------ Supplied data ------

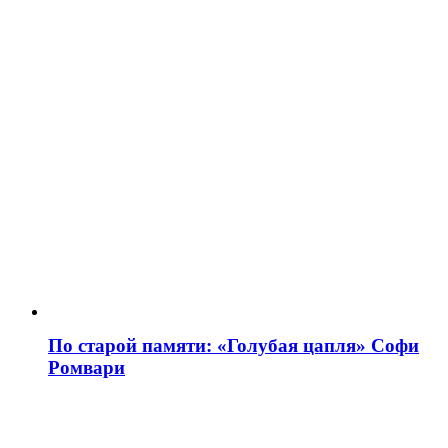
По старой памяти: «Голубая цапля» Софи
Ромвари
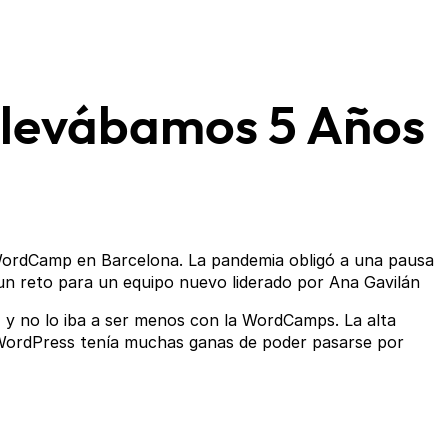
Llevábamos 5 Años
ordCamp en Barcelona. La pandemia obligó a una pausa
un reto para un equipo nuevo liderado por Ana Gavilán
y no lo iba a ser menos con la WordCamps. La alta
WordPress tenía muchas ganas de poder pasarse por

------

**Task directions**
An exact repeat of the lines from the one containing "Llevábamos 5 Años" through the final line above, both included, is the whole answer.

**Result of this exercise**
Llevábamos 5 Años
ordCamp en Barcelona. La pandemia obligó a una pausa
un reto para un equipo nuevo liderado por Ana Gavilán
y no lo iba a ser menos con la WordCamps. La alta
WordPress tenía muchas ganas de poder pasarse por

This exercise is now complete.